Et tu observes ces fausses amies discuter, d'un coin d'œil. Et tu les entends un peu plus glousser. Tu les entends. Et tu lève enfin les yeux, pour voir cette silhouette blonde revenir. Tu lève un sourcil. Tes yeux écarquillés. Tu n'oses même pas y croire. Tu ne dis rien. Tu l'observe. Te rendre jalouse. Alors qu'il la touche. Même si ce n'est sans particulière tendresse, sans particulier désir, tu voudrais, un instant, que ce soit pour toi. Avant de remuer la tête, exaspérée. Et tu le vois. Ne détaches plus de ce regard qu'il te lance. Ou ne te lance pas, tu ne sais pas vraiment.

Et il s'en va comme il s'en est allé. Trop fière, tu ne le suis du regard qu'un instant. Un instant trop court. Un instant que tu n'aurais pas du t'accorder. Et tu te refuses à demander à Betty, Mina, ou Jessica, tu ne sais même plus son prénom, ce qu'il lui a dit. Alors qu'elle le dévore encore des yeux. Alors que toutes autour la jalousent. Tu rages. Tu bouillonnes. Toi qui pensait que c'était fini, avec ton murmure. Toi qui pensait que c'était fini, quand tes talons ont claqués. Il a remit ça. Et ça te fais si mal.

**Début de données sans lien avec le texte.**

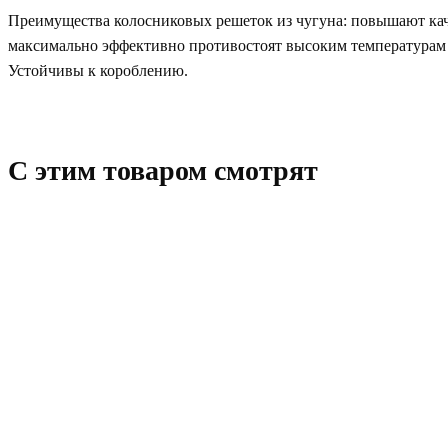
Преимущества колосниковых решеток из чугуна: повышают кач
максимально эффективно противостоят высоким температурам 
Устойчивы к короблению.
C этим товаром смотрят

Et elle ouvre la bouche. Tu ne veux pas. Tu ne veux pas entendre ce qu'elle a à te dire, avec ce sourire, cet ignoble sourire que tu as envie de lui faire ravaler. Que tu as envie d'assassiner. Tu ne veux pas savoir. Ce qu'il a dit. Tu ne veux rien savoir. Tu veux juste te maintenir en vie. Alors tu prends ta voix de reine, de diva. Alors elle te coupe. Et tu t'apaise enfin.

« Je veux pas. Je veux pas s...
Il m'a juste dit de te dire de regarder dans ta poche arrière.
...avoir.
»

Et un sourire se redessine sur tes lèvres. Et tu te dis qu'en fait, il ne t'as pas oublié. Sinon il ne serait pas revenu. Sinon il n'aurait pas parlé de toi. Sinon il ne t'aurais pas fait transmettre ce message. Sinon. Sinon. Et tu reprends du poil de la bête. Et tu ne regardes pas. Pas devant toutes ces vipères là. Et tu veux les laisser mourir. Alors tu leurs adresse un dernier mot, d'au revoir. Elles te saluent à demi-voix.
Et quand tu te retournes, la voix de cette Betty-Mina-Jessica se brise sur ton dos. Les mots qui en sortent te font plus mal. Encore plus mal que lorsque c'est lui qui te les prononces. A jamais. A jamais, tu en as marre, de ces deux mots. Tu ne voulais pas, qu'il les partage. Et même si elle n'a pas compris. Même si tu prends la fuite. Même si tu pars, tu as mal. D'avoir laissé une partie de ton cœur par là.

Et tu marches. Sortant ce message. Entre tes doigts. Le ventre serré. Parce que tu ne sais pas ce qu'il contiens. Puis ce rendez-vous, à l'encre noire. Ce rendez-vous secret. Que tu planque sur ta poitrine. Que tu planques tout court. Et tu t'en vas. Qu'importe les cours. Tu pars en exil. Tu vas te terrer dans ton dortoir, devant ton miroir. Et tu n'espères croiser personne. Ni ces filles, ni ces garçons, qui te jugent dans les couloirs. Ni Kacey, avec qui tu voudrais pleurer. Ni Geoffrey, à qui tu devrais sûrement des explications, alors qu'il s'en foutrait.

Tu veux juste t'étouffer dans tes draps.